**YOUR TASK**
Go through the records underneath and write each one out again exactly.
*** DATASET EXTRACT ***
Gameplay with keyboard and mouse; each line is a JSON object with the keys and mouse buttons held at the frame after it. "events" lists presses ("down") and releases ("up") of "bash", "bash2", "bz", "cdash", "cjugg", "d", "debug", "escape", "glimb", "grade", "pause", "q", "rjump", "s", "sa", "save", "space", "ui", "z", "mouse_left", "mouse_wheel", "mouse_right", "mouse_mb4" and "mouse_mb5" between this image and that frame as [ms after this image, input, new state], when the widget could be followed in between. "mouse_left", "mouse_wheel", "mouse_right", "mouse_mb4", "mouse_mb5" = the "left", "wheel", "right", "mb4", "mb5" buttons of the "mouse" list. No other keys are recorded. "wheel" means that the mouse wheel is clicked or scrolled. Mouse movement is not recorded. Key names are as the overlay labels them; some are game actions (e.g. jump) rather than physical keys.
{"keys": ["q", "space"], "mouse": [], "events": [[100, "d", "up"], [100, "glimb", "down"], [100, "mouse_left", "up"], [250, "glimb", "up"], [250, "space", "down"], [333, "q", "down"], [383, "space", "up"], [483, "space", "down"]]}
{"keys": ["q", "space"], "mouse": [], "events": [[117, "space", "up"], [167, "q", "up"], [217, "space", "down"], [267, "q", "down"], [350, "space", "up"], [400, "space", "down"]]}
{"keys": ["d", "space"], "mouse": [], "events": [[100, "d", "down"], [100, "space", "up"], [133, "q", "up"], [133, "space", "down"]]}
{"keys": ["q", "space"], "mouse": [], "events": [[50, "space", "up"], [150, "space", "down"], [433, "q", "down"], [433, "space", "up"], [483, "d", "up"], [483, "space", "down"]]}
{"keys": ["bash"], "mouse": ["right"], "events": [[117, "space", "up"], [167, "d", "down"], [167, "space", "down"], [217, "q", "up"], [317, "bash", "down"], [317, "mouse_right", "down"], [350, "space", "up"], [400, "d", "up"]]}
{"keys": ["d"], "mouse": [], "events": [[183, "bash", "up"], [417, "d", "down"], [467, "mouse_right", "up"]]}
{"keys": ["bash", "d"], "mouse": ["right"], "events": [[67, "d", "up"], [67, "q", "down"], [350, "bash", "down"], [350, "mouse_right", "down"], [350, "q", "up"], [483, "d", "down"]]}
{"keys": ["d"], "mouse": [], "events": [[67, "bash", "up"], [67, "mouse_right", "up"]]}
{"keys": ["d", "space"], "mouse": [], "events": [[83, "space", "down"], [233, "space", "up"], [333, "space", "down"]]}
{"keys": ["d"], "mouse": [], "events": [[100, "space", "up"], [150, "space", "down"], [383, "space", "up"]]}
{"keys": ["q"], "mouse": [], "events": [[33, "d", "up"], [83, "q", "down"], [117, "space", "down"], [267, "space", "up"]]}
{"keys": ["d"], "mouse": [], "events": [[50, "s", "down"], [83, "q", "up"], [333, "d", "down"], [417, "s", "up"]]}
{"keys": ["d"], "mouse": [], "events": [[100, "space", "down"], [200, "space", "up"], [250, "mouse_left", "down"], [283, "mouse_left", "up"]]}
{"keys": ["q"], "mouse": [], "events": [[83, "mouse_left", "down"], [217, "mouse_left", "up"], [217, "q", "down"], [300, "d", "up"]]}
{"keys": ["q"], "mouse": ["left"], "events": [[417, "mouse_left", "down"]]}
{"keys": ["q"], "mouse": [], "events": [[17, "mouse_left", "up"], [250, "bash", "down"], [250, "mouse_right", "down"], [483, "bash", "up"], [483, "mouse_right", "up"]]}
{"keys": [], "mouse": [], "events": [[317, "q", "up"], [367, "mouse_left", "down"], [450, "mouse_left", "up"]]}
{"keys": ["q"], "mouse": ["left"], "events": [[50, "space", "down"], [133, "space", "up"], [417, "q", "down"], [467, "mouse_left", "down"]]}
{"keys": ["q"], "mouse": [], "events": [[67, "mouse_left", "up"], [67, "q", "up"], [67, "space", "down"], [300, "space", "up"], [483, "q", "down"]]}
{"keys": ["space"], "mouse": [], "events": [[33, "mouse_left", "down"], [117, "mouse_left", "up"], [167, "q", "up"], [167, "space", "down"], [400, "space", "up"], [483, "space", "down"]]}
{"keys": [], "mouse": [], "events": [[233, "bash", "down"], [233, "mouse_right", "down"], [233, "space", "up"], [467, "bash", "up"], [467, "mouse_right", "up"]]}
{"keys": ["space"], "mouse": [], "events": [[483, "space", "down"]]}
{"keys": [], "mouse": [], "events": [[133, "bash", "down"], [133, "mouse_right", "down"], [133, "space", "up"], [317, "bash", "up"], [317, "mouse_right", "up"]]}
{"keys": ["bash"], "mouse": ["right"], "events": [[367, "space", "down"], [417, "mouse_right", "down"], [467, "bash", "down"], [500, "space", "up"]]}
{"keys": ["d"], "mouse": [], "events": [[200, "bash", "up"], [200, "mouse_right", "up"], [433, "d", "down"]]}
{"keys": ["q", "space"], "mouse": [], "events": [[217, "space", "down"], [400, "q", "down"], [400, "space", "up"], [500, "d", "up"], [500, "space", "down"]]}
*** End of DATASET EXTRACT ***
**COMPLETED EXERCISE**
Gameplay with keyboard and mouse; each line is a JSON object with the keys and mouse buttons held at the frame after it. "events" lists presses ("down") and releases ("up") of "bash", "bash2", "bz", "cdash", "cjugg", "d", "debug", "escape", "glimb", "grade", "pause", "q", "rjump", "s", "sa", "save", "space", "ui", "z", "mouse_left", "mouse_wheel", "mouse_right", "mouse_mb4" and "mouse_mb5" between this image and that frame as [ms after this image, input, new state], when the widget could be followed in between. "mouse_left", "mouse_wheel", "mouse_right", "mouse_mb4", "mouse_mb5" = the "left", "wheel", "right", "mb4", "mb5" buttons of the "mouse" list. No other keys are recorded. "wheel" means that the mouse wheel is clicked or scrolled. Mouse movement is not recorded. Key names are as the overlay labels them; some are game actions (e.g. jump) rather than physical keys.
{"keys": ["q", "space"], "mouse": [], "events": [[100, "d", "up"], [100, "glimb", "down"], [100, "mouse_left", "up"], [250, "glimb", "up"], [250, "space", "down"], [333, "q", "down"], [383, "space", "up"], [483, "space", "down"]]}
{"keys": ["q", "space"], "mouse": [], "events": [[117, "space", "up"], [167, "q", "up"], [217, "space", "down"], [267, "q", "down"], [350, "space", "up"], [400, "space", "down"]]}
{"keys": ["d", "space"], "mouse": [], "events": [[100, "d", "down"], [100, "space", "up"], [133, "q", "up"], [133, "space", "down"]]}
{"keys": ["q", "space"], "mouse": [], "events": [[50, "space", "up"], [150, "space", "down"], [433, "q", "down"], [433, "space", "up"], [483, "d", "up"], [483, "space", "down"]]}
{"keys": ["bash"], "mouse": ["right"], "events": [[117, "space", "up"], [167, "d", "down"], [167, "space", "down"], [217, "q", "up"], [317, "bash", "down"], [317, "mouse_right", "down"], [350, "space", "up"], [400, "d", "up"]]}
{"keys": ["d"], "mouse": [], "events": [[183, "bash", "up"], [417, "d", "down"], [467, "mouse_right", "up"]]}
{"keys": ["bash", "d"], "mouse": ["right"], "events": [[67, "d", "up"], [67, "q", "down"], [350, "bash", "down"], [350, "mouse_right", "down"], [350, "q", "up"], [483, "d", "down"]]}
{"keys": ["d"], "mouse": [], "events": [[67, "bash", "up"], [67, "mouse_right", "up"]]}
{"keys": ["d", "space"], "mouse": [], "events": [[83, "space", "down"], [233, "space", "up"], [333, "space", "down"]]}
{"keys": ["d"], "mouse": [], "events": [[100, "space", "up"], [150, "space", "down"], [383, "space", "up"]]}
{"keys": ["q"], "mouse": [], "events": [[33, "d", "up"], [83, "q", "down"], [117, "space", "down"], [267, "space", "up"]]}
{"keys": ["d"], "mouse": [], "events": [[50, "s", "down"], [83, "q", "up"], [333, "d", "down"], [417, "s", "up"]]}
{"keys": ["d"], "mouse": [], "events": [[100, "space", "down"], [200, "space", "up"], [250, "mouse_left", "down"], [283, "mouse_left", "up"]]}
{"keys": ["q"], "mouse": [], "events": [[83, "mouse_left", "down"], [217, "mouse_left", "up"], [217, "q", "down"], [300, "d", "up"]]}
{"keys": ["q"], "mouse": ["left"], "events": [[417, "mouse_left", "down"]]}
{"keys": ["q"], "mouse": [], "events": [[17, "mouse_left", "up"], [250, "bash", "down"], [250, "mouse_right", "down"], [483, "bash", "up"], [483, "mouse_right", "up"]]}
{"keys": [], "mouse": [], "events": [[317, "q", "up"], [367, "mouse_left", "down"], [450, "mouse_left", "up"]]}
{"keys": ["q"], "mouse": ["left"], "events": [[50, "space", "down"], [133, "space", "up"], [417, "q", "down"], [467, "mouse_left", "down"]]}
{"keys": ["q"], "mouse": [], "events": [[67, "mouse_left", "up"], [67, "q", "up"], [67, "space", "down"], [300, "space", "up"], [483, "q", "down"]]}
{"keys": ["space"], "mouse": [], "events": [[33, "mouse_left", "down"], [117, "mouse_left", "up"], [167, "q", "up"], [167, "space", "down"], [400, "space", "up"], [483, "space", "down"]]}
{"keys": [], "mouse": [], "events": [[233, "bash", "down"], [233, "mouse_right", "down"], [233, "space", "up"], [467, "bash", "up"], [467, "mouse_right", "up"]]}
{"keys": ["space"], "mouse": [], "events": [[483, "space", "down"]]}
{"keys": [], "mouse": [], "events": [[133, "bash", "down"], [133, "mouse_right", "down"], [133, "space", "up"], [317, "bash", "up"], [317, "mouse_right", "up"]]}
{"keys": ["bash"], "mouse": ["right"], "events": [[367, "space", "down"], [417, "mouse_right", "down"], [467, "bash", "down"], [500, "space", "up"]]}
{"keys": ["d"], "mouse": [], "events": [[200, "bash", "up"], [200, "mouse_right", "up"], [433, "d", "down"]]}
{"keys": ["q", "space"], "mouse": [], "events": [[217, "space", "down"], [400, "q", "down"], [400, "space", "up"], [500, "d", "up"], [500, "space", "down"]]}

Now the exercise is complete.